California mandarin crop now estimated at almost half previous level

California mandarin crop now estimated at almost half previous season's level

California mandarin crop now estimated at almost half previous season's level

The California mandarin crop is now expected to be far smaller than the previous season, with the 2021-22 volumes expected to be up to 45 percent lower year-on-year, according to the California Citrus Mutual (CCM).

The CCM's Marketing Committee also estimates that the total Navel orange crop for the 2021-22 season will be down 20% from the previous season’s final or sold production.

According to the California Department of Food and Agriculture’s 2021-22 California Navel Orange Objective Measurement Report, released on Sept. 10, 2021, the initial forecast for the navel orange crop was 70.0 million cartons, down 14% from the previous year’s total utilized production. Additionally, an estimated 4% of last season’s crop was not utilized, meaning it was not picked or sold. 

Now several weeks into 2021-22 season, the Committee anticipates, based on current picking estimates, will be 20% below the prior season’s total utilized production and approximately 24% below the total crop size.

The drop in production is attributed to the previous season’s heavy crop and extended season. Due to the larger sized crop and other market conditions, fruit remained on the tree far longer than is typical, which negatively affected the current year’s crop size. 

The Committee also estimates that the 2021-22 California mandarin crop will be down 45% from the previous season’s exceptionally large crop.

The current navel and mandarin crops are forecast to go through May and June, respectively. Consumers can expect favorable size structure and excellent eating quality due to the fruit’s high sugar content. 

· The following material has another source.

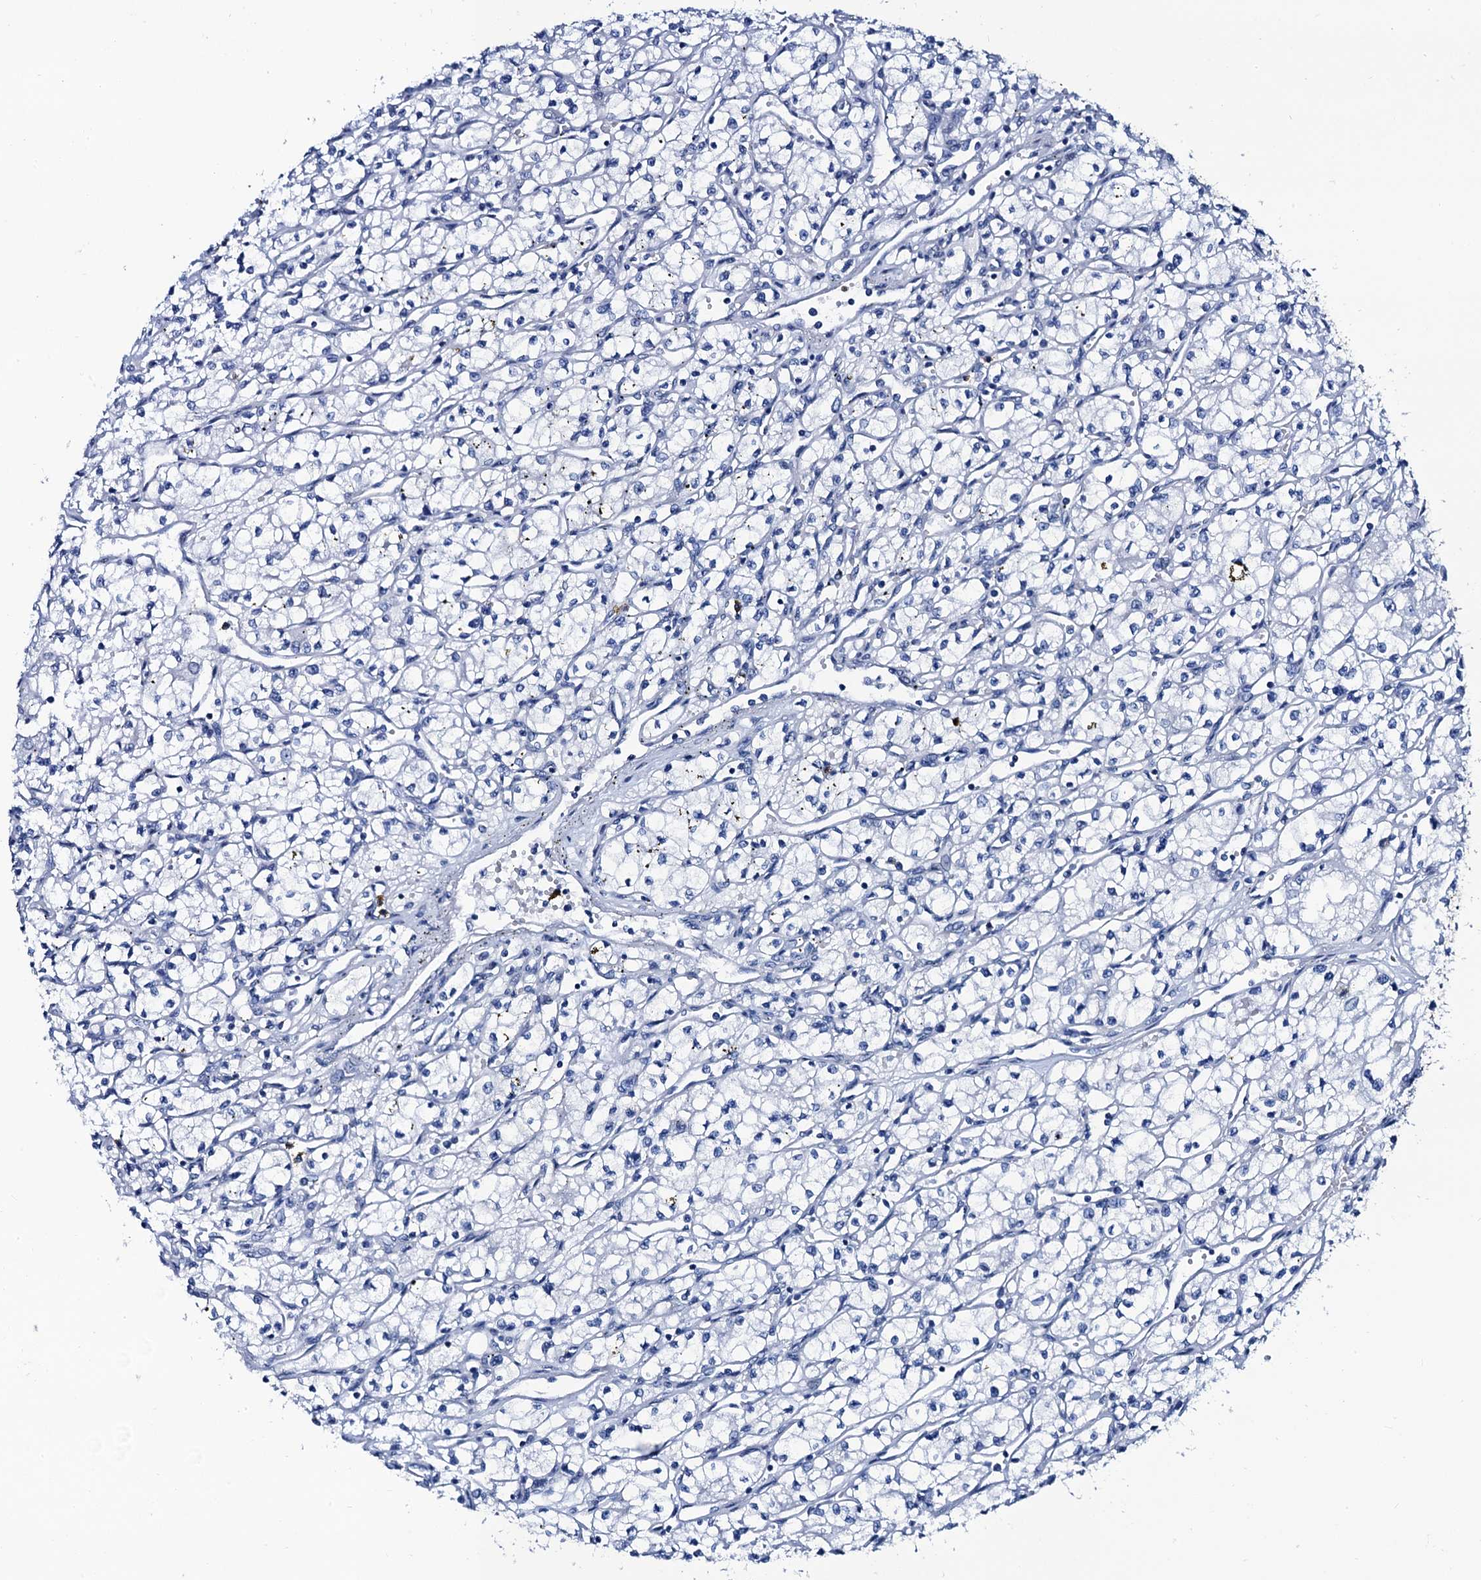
{"staining": {"intensity": "negative", "quantity": "none", "location": "none"}, "tissue": "renal cancer", "cell_type": "Tumor cells", "image_type": "cancer", "snomed": [{"axis": "morphology", "description": "Adenocarcinoma, NOS"}, {"axis": "topography", "description": "Kidney"}], "caption": "Immunohistochemistry (IHC) micrograph of renal cancer stained for a protein (brown), which shows no positivity in tumor cells.", "gene": "LYPD3", "patient": {"sex": "male", "age": 59}}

“The 2021-22 season is shaping up to be far different than the previous season. Last season, we had a very heavy crop and there were a lot of growers whose fruit was never harvested," says CCM President/CEO Casey Creamer. 

"Shippers extended the season well into August in an effort to market and sell as much of the crop as possible, but ultimately about 4% was dropped to the ground. We expect this year’s lighter crop to move more quickly through the market with its high sugar content and excellent eating quality.”